If a line below includes the string "middle", copy it.

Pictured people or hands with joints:
----
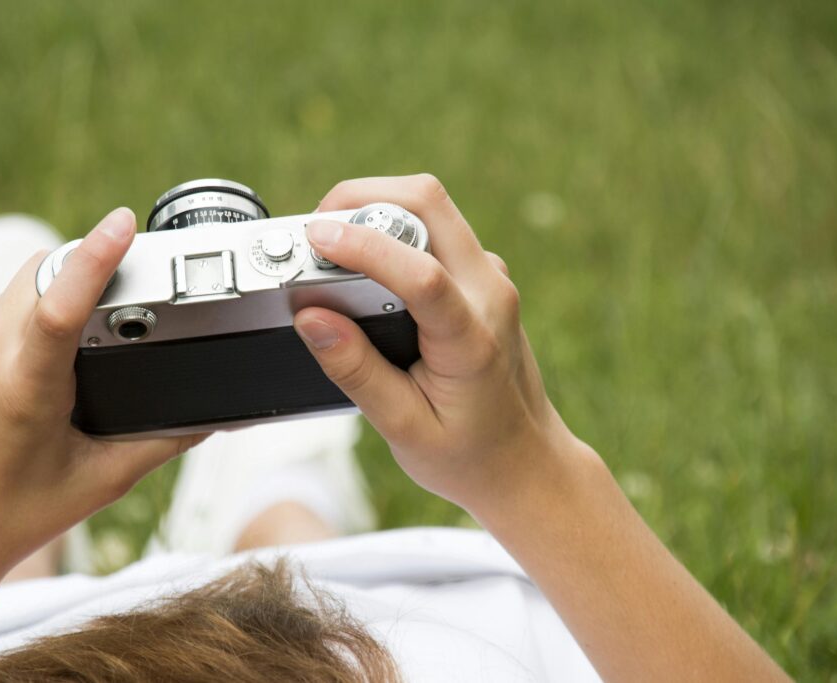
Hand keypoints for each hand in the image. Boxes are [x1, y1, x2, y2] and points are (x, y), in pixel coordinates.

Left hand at [0, 208, 205, 583]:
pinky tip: (1, 380)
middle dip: (77, 284)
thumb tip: (219, 414)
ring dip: (38, 311)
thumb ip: (166, 439)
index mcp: (22, 390)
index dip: (96, 256)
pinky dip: (0, 332)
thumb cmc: (13, 519)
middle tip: (99, 326)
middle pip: (40, 277)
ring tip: (47, 371)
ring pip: (7, 294)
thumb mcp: (102, 480)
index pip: (62, 303)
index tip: (121, 223)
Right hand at [294, 175, 588, 515]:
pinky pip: (434, 227)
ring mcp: (490, 277)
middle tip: (314, 229)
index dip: (364, 246)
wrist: (526, 462)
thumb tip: (310, 317)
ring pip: (432, 206)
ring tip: (330, 244)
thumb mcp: (403, 427)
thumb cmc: (469, 454)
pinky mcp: (481, 274)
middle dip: (361, 197)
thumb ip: (356, 371)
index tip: (315, 237)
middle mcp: (490, 293)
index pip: (420, 273)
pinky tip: (363, 262)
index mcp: (472, 339)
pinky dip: (391, 226)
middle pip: (428, 202)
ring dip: (375, 206)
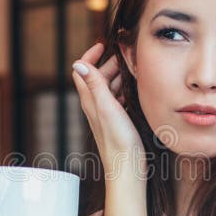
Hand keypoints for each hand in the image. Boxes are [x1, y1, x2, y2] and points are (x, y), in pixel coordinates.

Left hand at [71, 43, 144, 176]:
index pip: (82, 71)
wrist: (127, 170)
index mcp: (90, 100)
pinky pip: (117, 101)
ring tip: (134, 70)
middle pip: (97, 77)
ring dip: (118, 77)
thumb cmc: (119, 142)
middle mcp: (95, 106)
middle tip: (127, 56)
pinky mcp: (115, 123)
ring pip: (108, 89)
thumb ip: (95, 85)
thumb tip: (79, 62)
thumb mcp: (108, 108)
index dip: (90, 55)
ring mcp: (105, 115)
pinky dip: (124, 91)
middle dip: (109, 63)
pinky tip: (136, 93)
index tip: (103, 45)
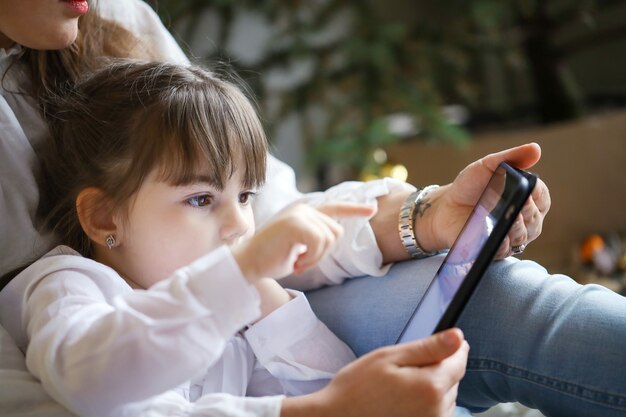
----
Exercise solution:
middle dip: (77, 284)
middle tip: (99, 326)
middle pip: (40, 277)
middle tip: (314, 229)
middle dip: (361, 197)
middle mcp: (490, 293)
middle pip: (428, 202)
middle pip: (97, 77)
middle mcp: (95, 106)
middle tip: (127, 56)
middle dip: (109, 63)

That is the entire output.